Consigne |
D'après le texte sur Carla Del Ponte, à quel moment la magistrate est-elle arrivée à La Haye ?

Texte d'étude |
▬▬▬▬▬▬▬▬▬▬
Carla Del Ponte face à Slobodan Milosevic
A cause de la ténacité de Carla Del Ponte, l'ex-dictateur Milosevic se retrouve devant ses juges. Mais la magistrate suisse n'a pas encore gagné.
Au bureau du Procureur du Tribunal pénal pour l’ex-Yougoslavie, dans l’entourage de Carla Del Ponte, l’ouverture, mardi à La Haye, du procès de l’ancien président yougoslave est ressentie comme une victoire.
Et pour cause, depuis son arrivée à La Haye, en automne 1999, la magistrate suisse n’a eu de cesse de convaincre ses interlocuteurs de tout faire pour l’aider à mettre la main sur ceux qu’elle accuse d’être les responsables de la purification ethnique en ex-Yougoslavie. A commencer par le plus important d’entre eux: l’ancien président Slobodan Milosevic.
A bord de l’avion mis à sa disposition par la Confédération helvétique, la Tessinoise a donc sillonné la planète pour délivrer inlassablement le même message: «donnez-moi les moyens d’accomplir mon mandat!»
Un accueil glacial
L’un des moments les plus difficiles de cette mission restera sans conteste son voyage à Belgrade, en janvier 2001. «Carla Del Ponte a eu un excellent contact avec tous ses interlocuteurs, note un collaborateur. Sauf avec Vojislav Kostunica.»
▬▬▬▬▬▬▬▬▬▬
Entrées de données recueillies |
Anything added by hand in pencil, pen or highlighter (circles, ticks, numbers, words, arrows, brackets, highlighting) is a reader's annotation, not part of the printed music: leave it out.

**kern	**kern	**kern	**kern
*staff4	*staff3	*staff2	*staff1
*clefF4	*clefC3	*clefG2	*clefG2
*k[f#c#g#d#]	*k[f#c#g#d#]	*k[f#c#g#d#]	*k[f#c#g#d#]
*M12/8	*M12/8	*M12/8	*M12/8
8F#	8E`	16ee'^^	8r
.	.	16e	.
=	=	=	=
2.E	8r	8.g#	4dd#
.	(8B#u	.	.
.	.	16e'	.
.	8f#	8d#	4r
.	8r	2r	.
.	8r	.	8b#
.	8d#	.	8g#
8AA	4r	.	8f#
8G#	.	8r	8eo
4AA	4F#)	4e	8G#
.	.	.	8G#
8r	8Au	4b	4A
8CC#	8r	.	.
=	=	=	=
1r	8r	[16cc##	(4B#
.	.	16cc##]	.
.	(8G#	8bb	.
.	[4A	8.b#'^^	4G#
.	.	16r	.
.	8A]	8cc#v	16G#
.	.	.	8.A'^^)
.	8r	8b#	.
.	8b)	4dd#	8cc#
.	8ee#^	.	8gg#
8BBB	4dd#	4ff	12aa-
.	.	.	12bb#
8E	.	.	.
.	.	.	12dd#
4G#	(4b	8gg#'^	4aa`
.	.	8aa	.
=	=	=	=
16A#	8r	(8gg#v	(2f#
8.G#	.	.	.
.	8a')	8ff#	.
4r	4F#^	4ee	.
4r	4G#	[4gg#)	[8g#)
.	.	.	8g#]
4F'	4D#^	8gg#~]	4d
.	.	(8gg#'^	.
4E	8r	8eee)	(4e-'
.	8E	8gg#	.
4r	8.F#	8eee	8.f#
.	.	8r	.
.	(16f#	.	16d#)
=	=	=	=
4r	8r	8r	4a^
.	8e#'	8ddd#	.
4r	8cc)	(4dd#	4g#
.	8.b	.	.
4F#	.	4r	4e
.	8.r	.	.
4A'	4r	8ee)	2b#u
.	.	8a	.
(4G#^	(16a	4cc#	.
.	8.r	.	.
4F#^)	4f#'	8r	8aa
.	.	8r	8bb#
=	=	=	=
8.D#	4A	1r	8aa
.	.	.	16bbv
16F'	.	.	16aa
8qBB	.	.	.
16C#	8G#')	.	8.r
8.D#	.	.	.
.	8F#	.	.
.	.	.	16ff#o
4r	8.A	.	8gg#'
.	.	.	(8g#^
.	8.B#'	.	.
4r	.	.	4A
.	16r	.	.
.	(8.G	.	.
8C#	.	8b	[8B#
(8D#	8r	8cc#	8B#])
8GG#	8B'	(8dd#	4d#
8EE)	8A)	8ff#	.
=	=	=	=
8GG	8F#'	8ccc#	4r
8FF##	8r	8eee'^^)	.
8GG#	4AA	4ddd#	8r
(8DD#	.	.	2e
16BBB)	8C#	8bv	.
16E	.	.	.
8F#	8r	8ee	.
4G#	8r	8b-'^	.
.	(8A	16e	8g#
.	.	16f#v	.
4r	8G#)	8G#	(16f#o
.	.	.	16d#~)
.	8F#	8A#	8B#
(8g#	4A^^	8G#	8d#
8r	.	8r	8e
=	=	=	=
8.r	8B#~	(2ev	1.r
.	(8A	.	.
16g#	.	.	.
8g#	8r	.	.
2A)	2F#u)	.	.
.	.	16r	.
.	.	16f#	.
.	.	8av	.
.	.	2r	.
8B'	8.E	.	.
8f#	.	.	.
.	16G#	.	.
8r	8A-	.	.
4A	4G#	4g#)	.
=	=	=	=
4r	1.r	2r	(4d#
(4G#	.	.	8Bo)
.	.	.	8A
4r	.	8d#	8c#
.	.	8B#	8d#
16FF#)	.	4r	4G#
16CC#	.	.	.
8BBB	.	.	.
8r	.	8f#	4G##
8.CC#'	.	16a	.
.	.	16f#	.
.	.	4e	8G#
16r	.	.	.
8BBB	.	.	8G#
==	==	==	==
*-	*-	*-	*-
▬▬▬▬▬▬▬▬▬▬
Corrigé |
En automne 1999.